Die ebenfalls NATO-geführte Nachfolge-Mission »Resolute Support / Entschlossene Unterstützung« diente nun der Ausbildung und Beratung sowie Unterstützung der afghanischen Sicherheitskräfte. Während der Mission, die formal am 16. Juli 2021 ausgelaufen ist, kam es zu einer weiteren Reduktion der Truppenstärke von zuvor 34.500 Mann auf 9.600 im Februar 2021, also um 72 Prozent. Verkürzt könnte man auch sagen, der Westen reduzierte seine Ansprüche am Hindukusch von einer ambitionierten „Verteidigung der Demokratie“ mit gleichzeitigem „Nation Building“ auf ein simples „Army Building“.

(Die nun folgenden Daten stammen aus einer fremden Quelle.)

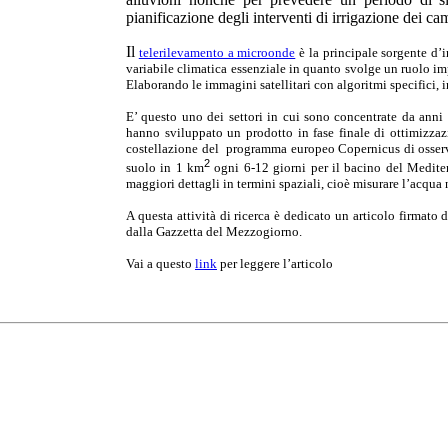
pianificazione degli interventi di irrigazione dei cam
Il
telerilevamento a microonde
è la principale sorgente d’
variabile climatica essenziale in quanto svolge un ruolo imp
Elaborando le immagini satellitari con algoritmi specifici, in
E’ questo uno dei settori in cui sono concentrate da anni le
hanno sviluppato un prodotto in fase finale di ottimizzazio
costellazione del programma europeo Copernicus di osserva
2
suolo in 1 km
ogni 6-12 giorni per il bacino del Mediterr
maggiori dettagli in termini spaziali, cioè misurare l’acqua 
A questa attività di ricerca è
dedicato un articolo firmato
dalla Gazzetta del Mezzogiorno.
Vai a questo
link
per leggere l’articolo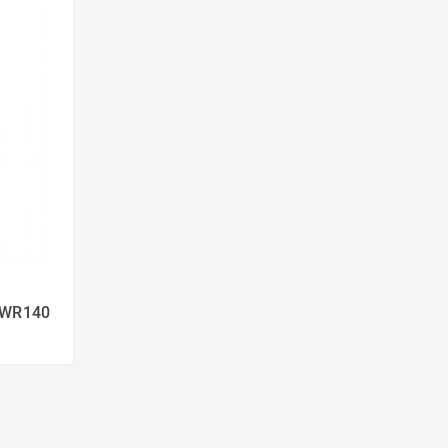
 WR140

»Schlagkräftige Luftwaffe« laut Tagesschau.de
Über die tatsächliche Stärke der afghanischen Streitkräfte gibt es unterschiedliche Angaben. US-Präsident Joe Biden sprach am 7. Juli 2021 von »nahezu 300.000« Soldaten, „genauso gut ausgerüstet wie jede andere Armee auf der Welt“, und „einer Luftwaffe“.

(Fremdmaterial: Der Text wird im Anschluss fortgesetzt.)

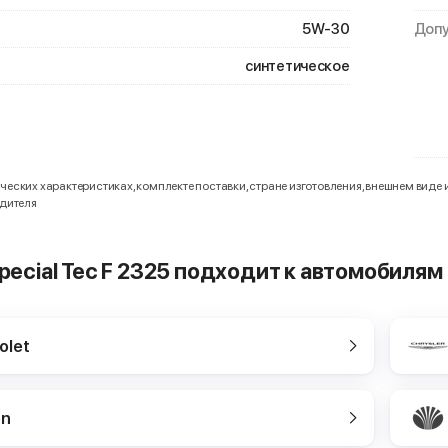
5W-30
Допу
синтетическое
еских характеристиках, комплекте поставки, стране изготовления, внешнем виде 
одителя
 Special Tec F 2325 подходит к автомобилям
olet
en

Danach bemühten sich einige US-Medien, die phantastische Zahl von 300.000 Militärs dahin gehend einzuordnen, dass hier alle Sicherheitskräfte und damit eben auch die Polizei gemeint gewesen wären. Weniger Mühe machte man, sich die von Biden angesprochene Luftwaffe unter die Lupe zu nehmen, noch am 17. August hieß es zu ihr auf Tageschau.de, dass sie „schlagkräftig im Kampf gegen die Taliban“ sei.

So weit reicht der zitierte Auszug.